A Central Act may be enacted on the same lines to curb the vexatious litigation. Even in the absence of such a law made by the legislature, the High Court in exercise of its rulemaking power relating to its own procedure and procedure of the Civil Courts, can make rules prescribing the procedure for dealing with vexatious litigation for purpose of declaring persons as vexatious litigant. Part X of the Code of Civil Procedure, 1908 which consists of Sc. 121 to 131 deals with power of the High Court to make rules regulating its own procedure and the procedure of the Civil Courts subject to its superintendence and may by such rules annul, alter or add to all or any of the rules in the First Schedule.
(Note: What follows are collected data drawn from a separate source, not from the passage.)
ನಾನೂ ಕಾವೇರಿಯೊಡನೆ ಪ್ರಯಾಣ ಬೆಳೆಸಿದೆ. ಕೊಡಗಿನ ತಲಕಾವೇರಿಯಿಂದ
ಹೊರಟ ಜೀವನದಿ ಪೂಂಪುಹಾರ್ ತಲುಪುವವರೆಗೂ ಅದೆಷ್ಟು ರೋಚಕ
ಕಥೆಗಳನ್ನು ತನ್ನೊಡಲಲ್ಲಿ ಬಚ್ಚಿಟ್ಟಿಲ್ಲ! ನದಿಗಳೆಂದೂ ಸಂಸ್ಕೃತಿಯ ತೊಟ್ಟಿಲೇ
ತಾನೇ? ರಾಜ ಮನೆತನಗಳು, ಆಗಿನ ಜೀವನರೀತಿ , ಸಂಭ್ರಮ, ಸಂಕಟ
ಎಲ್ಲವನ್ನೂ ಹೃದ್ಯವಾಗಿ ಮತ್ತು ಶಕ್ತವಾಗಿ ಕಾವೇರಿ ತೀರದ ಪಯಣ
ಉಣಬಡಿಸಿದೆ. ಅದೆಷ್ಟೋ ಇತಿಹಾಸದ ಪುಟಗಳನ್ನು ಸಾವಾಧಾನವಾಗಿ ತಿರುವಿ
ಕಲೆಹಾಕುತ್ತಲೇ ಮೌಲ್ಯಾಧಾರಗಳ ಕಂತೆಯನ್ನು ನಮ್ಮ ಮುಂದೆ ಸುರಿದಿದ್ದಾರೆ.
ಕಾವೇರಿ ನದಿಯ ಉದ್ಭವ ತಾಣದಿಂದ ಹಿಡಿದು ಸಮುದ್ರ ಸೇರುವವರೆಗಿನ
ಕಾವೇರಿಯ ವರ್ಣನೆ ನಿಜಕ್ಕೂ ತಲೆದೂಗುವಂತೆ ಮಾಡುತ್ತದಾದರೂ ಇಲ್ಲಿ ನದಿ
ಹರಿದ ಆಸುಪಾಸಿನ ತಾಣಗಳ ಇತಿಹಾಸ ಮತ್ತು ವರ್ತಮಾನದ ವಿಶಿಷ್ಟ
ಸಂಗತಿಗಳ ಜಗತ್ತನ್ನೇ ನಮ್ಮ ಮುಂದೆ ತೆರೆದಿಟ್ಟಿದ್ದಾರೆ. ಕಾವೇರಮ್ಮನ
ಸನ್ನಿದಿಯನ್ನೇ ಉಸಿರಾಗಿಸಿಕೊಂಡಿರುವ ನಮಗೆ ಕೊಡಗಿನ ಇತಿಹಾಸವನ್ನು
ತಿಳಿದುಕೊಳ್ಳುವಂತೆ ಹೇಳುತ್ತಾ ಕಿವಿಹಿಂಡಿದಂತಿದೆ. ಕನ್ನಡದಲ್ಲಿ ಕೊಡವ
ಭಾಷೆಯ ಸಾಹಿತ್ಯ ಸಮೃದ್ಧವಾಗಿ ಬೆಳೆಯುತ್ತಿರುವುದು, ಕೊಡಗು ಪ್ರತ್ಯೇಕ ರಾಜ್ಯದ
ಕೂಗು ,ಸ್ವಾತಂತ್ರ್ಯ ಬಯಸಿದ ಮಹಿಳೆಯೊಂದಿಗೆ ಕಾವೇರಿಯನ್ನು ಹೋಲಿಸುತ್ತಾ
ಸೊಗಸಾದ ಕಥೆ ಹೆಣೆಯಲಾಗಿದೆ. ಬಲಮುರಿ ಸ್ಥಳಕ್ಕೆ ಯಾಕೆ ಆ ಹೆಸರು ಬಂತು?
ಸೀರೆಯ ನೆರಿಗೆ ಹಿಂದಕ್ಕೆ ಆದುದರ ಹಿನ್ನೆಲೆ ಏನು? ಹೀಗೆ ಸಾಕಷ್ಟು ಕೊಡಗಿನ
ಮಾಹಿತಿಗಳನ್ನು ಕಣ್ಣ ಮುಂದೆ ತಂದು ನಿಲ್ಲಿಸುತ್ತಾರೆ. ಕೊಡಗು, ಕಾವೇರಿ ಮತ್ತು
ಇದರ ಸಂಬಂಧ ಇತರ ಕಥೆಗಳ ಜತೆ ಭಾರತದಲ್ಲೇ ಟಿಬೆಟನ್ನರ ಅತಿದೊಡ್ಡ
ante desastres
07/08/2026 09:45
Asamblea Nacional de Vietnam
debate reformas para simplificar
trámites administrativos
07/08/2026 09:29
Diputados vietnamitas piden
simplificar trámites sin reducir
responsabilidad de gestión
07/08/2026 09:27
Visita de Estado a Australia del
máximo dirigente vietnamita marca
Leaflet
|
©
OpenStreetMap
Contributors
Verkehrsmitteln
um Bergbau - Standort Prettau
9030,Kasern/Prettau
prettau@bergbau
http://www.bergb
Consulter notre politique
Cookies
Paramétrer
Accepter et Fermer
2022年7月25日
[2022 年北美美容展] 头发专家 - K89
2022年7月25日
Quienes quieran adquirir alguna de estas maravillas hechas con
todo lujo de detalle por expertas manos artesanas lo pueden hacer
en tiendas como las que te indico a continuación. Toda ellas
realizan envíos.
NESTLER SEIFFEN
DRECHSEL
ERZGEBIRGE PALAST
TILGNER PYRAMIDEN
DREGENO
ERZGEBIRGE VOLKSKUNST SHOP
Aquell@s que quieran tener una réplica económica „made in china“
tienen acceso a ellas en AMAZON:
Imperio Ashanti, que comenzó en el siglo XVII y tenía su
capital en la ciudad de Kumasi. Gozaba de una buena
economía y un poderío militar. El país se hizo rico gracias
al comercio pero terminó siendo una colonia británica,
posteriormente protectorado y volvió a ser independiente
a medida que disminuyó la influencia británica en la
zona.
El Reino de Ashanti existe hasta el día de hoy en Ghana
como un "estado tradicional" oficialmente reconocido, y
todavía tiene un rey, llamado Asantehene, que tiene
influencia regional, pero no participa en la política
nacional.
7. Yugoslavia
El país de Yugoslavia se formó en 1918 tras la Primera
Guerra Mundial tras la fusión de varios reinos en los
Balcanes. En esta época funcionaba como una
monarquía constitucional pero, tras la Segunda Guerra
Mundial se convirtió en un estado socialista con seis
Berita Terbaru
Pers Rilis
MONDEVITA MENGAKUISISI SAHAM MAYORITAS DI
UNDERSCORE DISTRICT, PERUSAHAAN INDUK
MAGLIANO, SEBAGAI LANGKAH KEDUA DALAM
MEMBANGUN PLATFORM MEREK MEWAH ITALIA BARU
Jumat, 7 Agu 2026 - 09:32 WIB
Article 225 of the Constitution of India provides for making of rules by the High Court. Similarly, sec. 23 of the Contempt of Court Act, 1971 also provides rule making power of the High Court. There was a question before the Division Bench of the Kerala High Court in Jose v. Madhu, 1994 (1) KLT 855, that whether in the absence of any legislation by the State Legislature for declaring litigants as vexatious litigants, the High Court can make rules under its rule making power?

Relying on the decision of the Australian High Court in Jones v. Skyring, (1992) 66 Aus. L.R. 810, the Kerala High Court held that such a rule can clearly be made by the High Court under its powers to make rules of 'procedure' as provided in Part X of the CPC, Article 225 of the Constitution of India and in sec. 23 of the Contempt of Courts Act, 1971. It is not necessary that the Legislature alone should intervene.

The Kerala High Court after relying on another decision of the Australian High Court reported in Williams v. Spautz, (1992) 66 ALJR 585 also held that before any such rules are made by the High Court in exercise of its rule making power, it is permissible for the High Court to grant 'permanent stay' of cases amounting to abuse of process, after such cases are filed in Court. The High Court can grant 'permanent stay' in exercise of its 'inherent power' of section 151 of the Code and as a Court of record.

The above discussion makes it clear that problem of vexatious or frivolous litigation can be sorted out by the abovesaid modes and there is no need to enhance the Court fee for curbing the vexatious litigation. On the contrary, it may adversely affect the right of a poor genuine litigant to knock at the doors of the Court. The question whether court fees need to be revised in order to account for the steady decline in the value of the rupee in order to reflect the actual costs is considered in the next chapter.